_Records for processing_
################

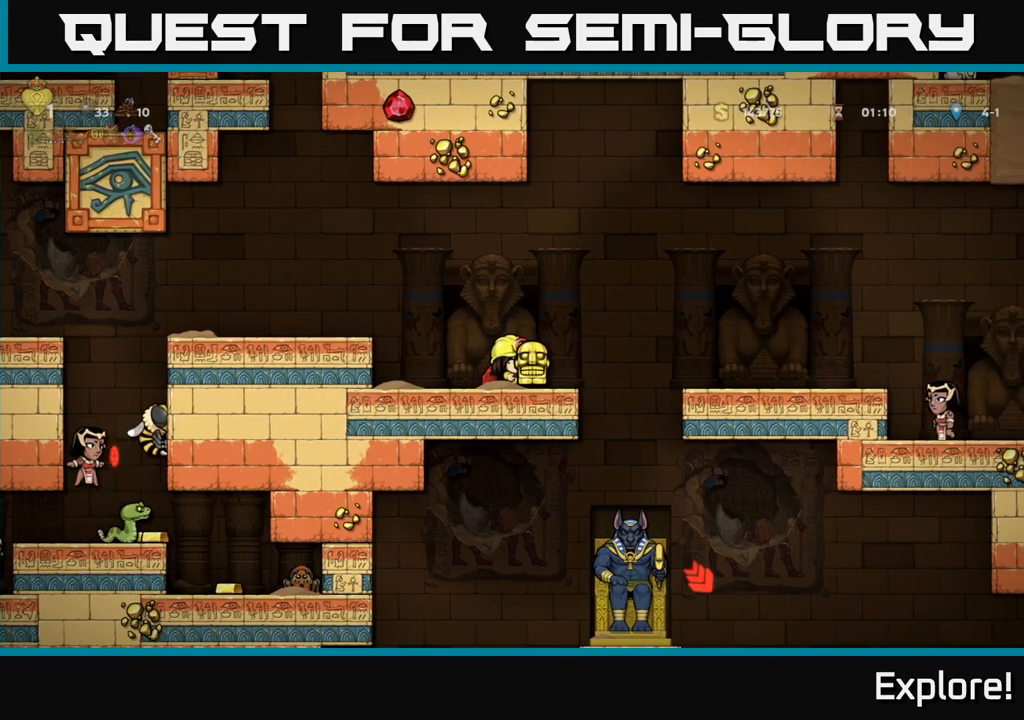
{"buttons": [], "left_stick": "center", "right_stick": "center", "events": [[150, "DPAD_RIGHT", "down"], [400, "DPAD_RIGHT", "up"]]}
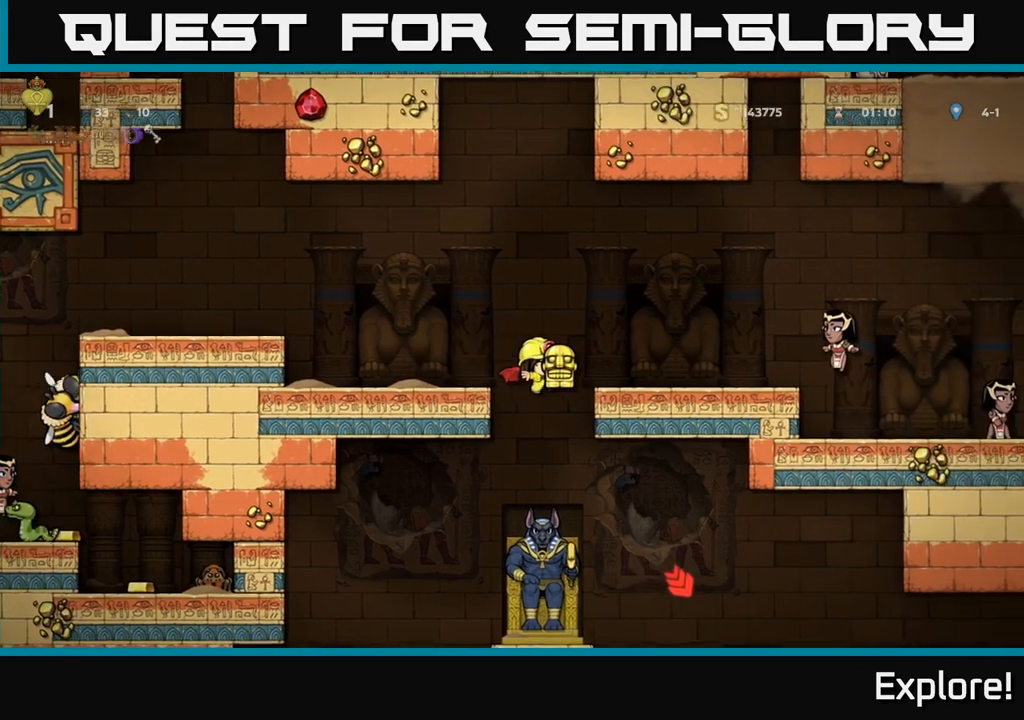
{"buttons": [], "left_stick": "center", "right_stick": "center", "events": []}
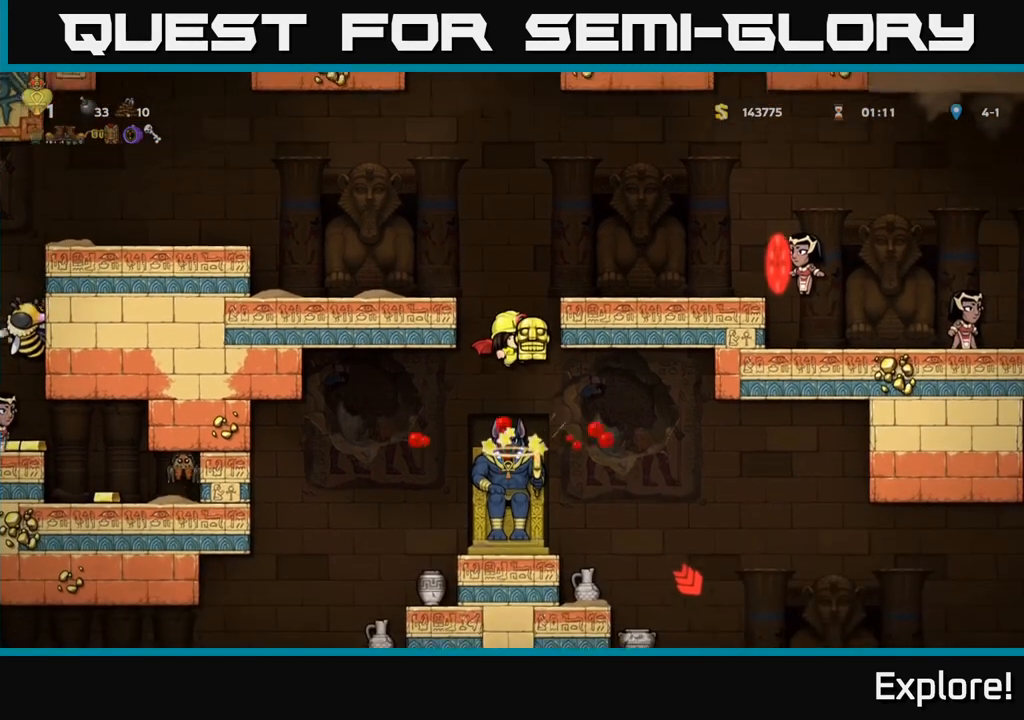
{"buttons": [], "left_stick": "center", "right_stick": "center", "events": []}
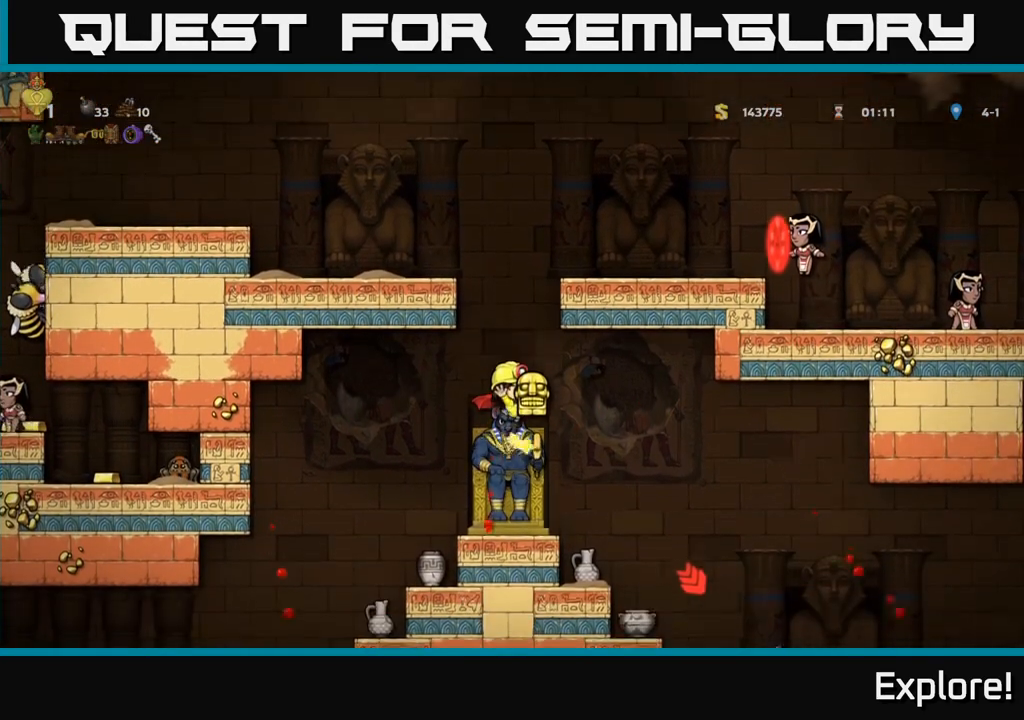
{"buttons": [], "left_stick": "center", "right_stick": "center", "events": []}
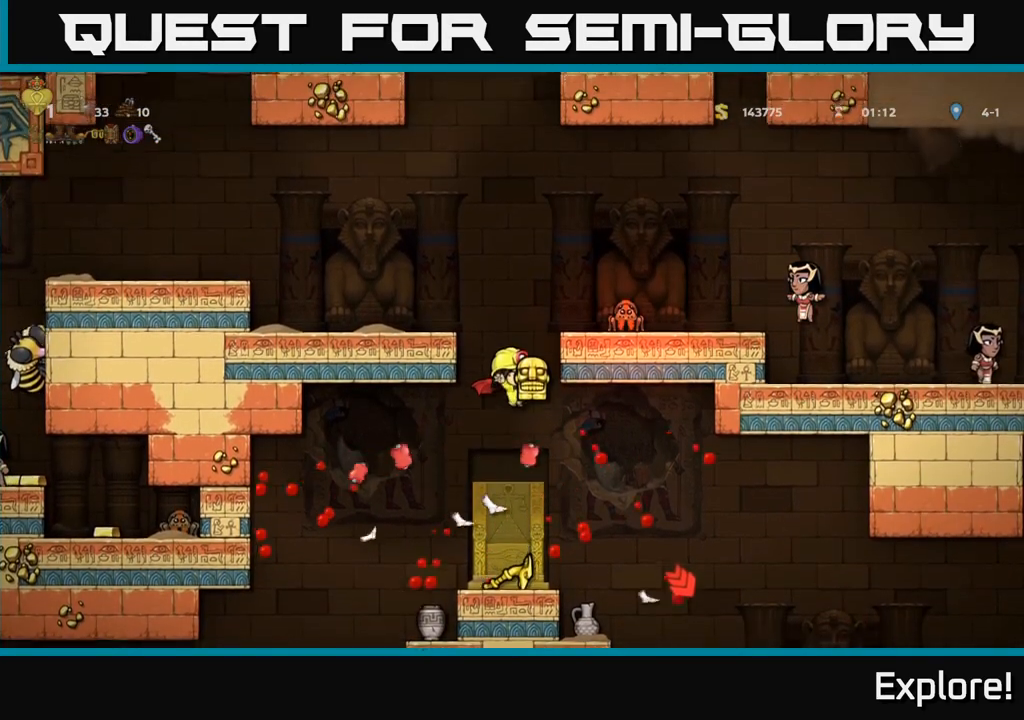
{"buttons": [], "left_stick": "center", "right_stick": "center", "events": []}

################

_Exercise requirements_
What you return must match each record exactly and contain no images.

_Answer box_
{"buttons": [], "left_stick": "center", "right_stick": "center", "events": [[150, "DPAD_RIGHT", "down"], [400, "DPAD_RIGHT", "up"]]}
{"buttons": [], "left_stick": "center", "right_stick": "center", "events": []}
{"buttons": [], "left_stick": "center", "right_stick": "center", "events": []}
{"buttons": [], "left_stick": "center", "right_stick": "center", "events": []}
{"buttons": [], "left_stick": "center", "right_stick": "center", "events": []}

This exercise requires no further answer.